I know I keep harping on about the refugee crisis – most of you must be heartily sick of me by now. But it is something that I don’t feel the world as a whole can ignore – and not only in reference to the humanitarian aspect, but because it is a problem that, give the present situation, we will all have to face in the future, one way or another. And I don’t believe building fences everywhere is a solution.

4.1 miles is a short documentary made by Daphne Matziaraki, a Greek filmmaker who lives and works in the San Francisco Bay Area. ‘4.1 miles’ refers to the distance between Turkey and the island of Lesvos, where she followed a coast guard captain for three weeks as he pulled family after family, child after child, from the ocean and saved their lives. All the events in this film were shot on a single day, October 28, 2015. Two additional rescues happened that same day but were not included.

She says: ‘The Greek Coast Guard, especially when I was there, has been completely unprepared to deal with the constant flow of rescues necessary to save refugees from drowning as they attempt to cross to Europe from Turkey. When I was there filming, Lesbos had about 40 local coast guard officers, who before the refugee crisis generally spent their time conducting routine border patrols. Most didn’t have CPR training. Their vessels didn’t have thermal cameras or any equipment necessary for tremendous emergencies.
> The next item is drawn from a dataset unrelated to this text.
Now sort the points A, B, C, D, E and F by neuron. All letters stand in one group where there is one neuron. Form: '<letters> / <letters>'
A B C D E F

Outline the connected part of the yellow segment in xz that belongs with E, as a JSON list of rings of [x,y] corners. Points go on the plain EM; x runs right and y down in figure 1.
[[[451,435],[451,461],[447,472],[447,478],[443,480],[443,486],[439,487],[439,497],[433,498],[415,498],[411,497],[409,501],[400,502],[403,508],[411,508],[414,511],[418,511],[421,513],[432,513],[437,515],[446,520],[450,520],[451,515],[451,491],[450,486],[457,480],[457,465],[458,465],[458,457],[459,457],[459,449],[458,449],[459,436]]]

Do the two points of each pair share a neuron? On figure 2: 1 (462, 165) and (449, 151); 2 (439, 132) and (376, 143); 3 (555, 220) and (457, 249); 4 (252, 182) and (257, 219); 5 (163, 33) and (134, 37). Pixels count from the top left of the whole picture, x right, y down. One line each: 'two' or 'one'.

Suddenly, the crew was charged with keeping the small bit of water they patrolled from becoming a mass grave. Each day, thousands of refugees crossed the water on tiny, dangerous inflatable rafts. Most of the passengers, sometimes including whoever was operating the boat, had never seen the sea. Often a motor would stall and passengers would be stranded for hours, floating tenuously on a cold, volatile sea. Or the bottom of a dinghy would simply tear away and all the passengers would be cast into the water. The coast guard felt completely abandoned, they told me, as if the world had left them to handle a huge humanitarian crisis — or allow thousands to drown offshore.’ (Excerpt taken from a NYT article, sept 28, 2016.)
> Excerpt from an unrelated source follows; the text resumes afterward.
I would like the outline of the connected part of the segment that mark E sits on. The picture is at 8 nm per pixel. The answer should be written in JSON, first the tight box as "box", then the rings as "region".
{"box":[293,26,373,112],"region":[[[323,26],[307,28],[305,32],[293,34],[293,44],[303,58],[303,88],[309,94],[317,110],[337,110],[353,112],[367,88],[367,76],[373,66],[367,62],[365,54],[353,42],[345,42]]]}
Kyriakos Papadopoulos, coast guard captain on the island of Lesvos, who rescued countless refugees from drowning

To watch the video, click below:


The coast guard captain in question is Kyriakos Papadopoulos (photo above), a naval officer who, after working on freight ships for a few years, decided to come back and settle on his beloved island of Lesvos, where he dreamed of a quiet life. Little was he to imagine what was in store for him and his crew, on the by now legendary coast guard launch “602”.
The first sea rescue in Lesvos took place in September 2001, when they picked up ten Afghans off the coast. This became the talk of the island. The war in Syria changed all that. In 2014 around 50-100 people washed up on the island daily; and, by the beginning of 2015, this number had risen to thousands every day. More than half of the one million refugees who arrived in Greece that year came to Lesvos, and most of those were picked up by Kyriakos’s boat.

Usually, rescues take place in bad weather conditions. Kyriakos says: ‘We come upon boats that are half sunk – we know we need to act fast, people can drown before our eyes. We need to pull around 60 people into our boat in less than five minutes. It’s a huge responsibility.’ Psychologically, this is tough, and has taken a toll on him and his crew. Kyriakos has two daughters, aged 15 and 7,5. At sea, he sees their faces in the faces of the children who lift up their arms to be saved. ‘You can never get used to this. However, none of us has entertained the thought of giving up. Saving people gives us the strength to continue. Especially the smiles of the children, when they see us.’ (Translated from an article in Kathimerini, January 28, 2017).

Kyriakos has been given an award for his work by the Academy of Athens, and the documentary has been nominated for an Academy Award. What pleases him most, though, is the fact that through the screening of the documentary, his friends and family have seen for themselves what he and his crew are going through. Because they find it impossible to talk about this to anyone; they only discuss it amongst themselves, on the advice of psychiatrists – to exorcise the images they’ve had to witness. He also hopes the world will see the film, and offer some help.

I watched the film, and I warn you it is harrowing. An incongruous thought kept going through my mind: at least there are no killer sharks in Greek waters.